- **取り組む課題**:
関数 $g(x)=|x|\sqrt{x^2+1}$ の $x=0$ における微分可能性を扱う解説文を、最後の文の後から書き継ぎなさい。

- **学習テキスト**:
- - - - - - -

トップ 基礎問題 数学3 微分法 微分の基本 問題 55

数学3 微分の基本 問題 55 解説

数学3 微分の基本 問題 55 解説

方針・初手

関数 $g(x)$ が $x=0$ で微分可能であるとは、微係数 $\lim_{h \to 0} \frac{g(0+h) - g(0)}{h}$ が存在することを意味する。関数に絶対値が含まれているため、$x=0$ における右側極限と左側極限をそれぞれ計算し、それらが一致しないことを示す方針をとる。

解法1

関数 $g(x) = |x|\sqrt{x^2+1}$ について、$g(0) = 0$ である。

$x=0$ における平均変化率の極限を考える。

右側極限について、$h \to +0$ のとき $h > 0$ より $|h| = h$ であるから、

$$\begin{aligned} \lim_{h \to +0} \frac{g(0+h) - g(0)}{h} &= \lim_{h \to +0} \frac{|h|\sqrt{h^2+1}}{h} \\ &= \lim_{h \to +0} \frac{h\sqrt{h^2+1}}{h} \\ &= \lim_{h \to +0} \sqrt{h^2+1} \\ &= 1 \end{aligned}$$

となる。

一方、左側極限について、$h \to -0$ のとき $h < 0$ より $|h| = -h$ であるから、

$$\begin{aligned} \lim_{h \to -0} \frac{g(0+h) - g(0)}{h} &= \lim_{h \to -0} \frac{|h|\sqrt{h^2+1}}{h} \\ &= \lim_{h \to -0} \frac{-h\sqrt{h^2+1}}{h} \\ &= \lim_{h \to -0} \left( -\sqrt{h^2+1} \right) \\ &= -1 \end{aligned}$$

となる。

- - - - - - -

- **提供データ**:
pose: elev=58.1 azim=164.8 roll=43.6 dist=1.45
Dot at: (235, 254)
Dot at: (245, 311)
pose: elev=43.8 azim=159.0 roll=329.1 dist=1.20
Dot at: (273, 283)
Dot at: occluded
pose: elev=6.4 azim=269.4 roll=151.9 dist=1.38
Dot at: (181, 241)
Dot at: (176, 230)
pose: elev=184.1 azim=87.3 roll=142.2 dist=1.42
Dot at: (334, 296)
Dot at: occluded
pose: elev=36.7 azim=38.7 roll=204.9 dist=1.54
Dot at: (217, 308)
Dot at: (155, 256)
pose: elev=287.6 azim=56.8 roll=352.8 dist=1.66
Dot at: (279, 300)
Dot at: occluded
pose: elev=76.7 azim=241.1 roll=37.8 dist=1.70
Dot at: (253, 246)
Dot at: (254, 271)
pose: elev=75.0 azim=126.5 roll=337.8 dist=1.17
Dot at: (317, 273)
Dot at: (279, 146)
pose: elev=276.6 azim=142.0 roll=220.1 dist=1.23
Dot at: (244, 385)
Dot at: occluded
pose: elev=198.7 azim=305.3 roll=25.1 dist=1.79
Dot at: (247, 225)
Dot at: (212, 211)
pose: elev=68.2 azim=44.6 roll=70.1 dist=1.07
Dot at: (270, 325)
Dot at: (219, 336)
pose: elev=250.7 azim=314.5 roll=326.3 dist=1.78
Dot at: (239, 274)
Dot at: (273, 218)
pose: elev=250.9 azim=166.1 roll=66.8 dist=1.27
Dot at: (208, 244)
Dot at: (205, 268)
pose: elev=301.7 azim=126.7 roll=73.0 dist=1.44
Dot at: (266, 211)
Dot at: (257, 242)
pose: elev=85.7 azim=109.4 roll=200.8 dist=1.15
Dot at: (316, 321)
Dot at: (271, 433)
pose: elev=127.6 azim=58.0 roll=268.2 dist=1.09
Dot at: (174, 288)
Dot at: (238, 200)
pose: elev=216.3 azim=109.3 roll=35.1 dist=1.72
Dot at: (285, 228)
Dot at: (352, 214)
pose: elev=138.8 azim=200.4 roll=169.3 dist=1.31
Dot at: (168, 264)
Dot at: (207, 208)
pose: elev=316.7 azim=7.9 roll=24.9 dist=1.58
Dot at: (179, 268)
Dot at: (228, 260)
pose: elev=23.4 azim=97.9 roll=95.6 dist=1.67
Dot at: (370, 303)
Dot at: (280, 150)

- - - - - - -

- **解答例**:
したがって、

$$\lim_{h \to +0} \frac{g(h) - g(0)}{h} \neq \lim_{h \to -0} \frac{g(h) - g(0)}{h}$$

であり、極限 $\lim_{h \to 0} \frac{g(h) - g(0)}{h}$ は存在しない。

以上より、$g(x)$ は $x=0$ で微分可能でない。

解説

関数の微分可能性の定義を問う基本的な問題である。関数に絶対値が含まれている場合、絶対値の中身の正負が変わる境界点(本問では $x=0$)において、右側からの極限と左側からの極限が異なる値になることが多い。微係数の定義式に立ち返り、右側極限と左側極限を丁寧に計算して比較することが重要である。

答え

右側極限と左側極限が異なることを示し、極限 $\lim_{h \to 0} \frac{g(h) - g(0)}{h}$ が存在しないため $x=0$ で微分可能でないことを証明した。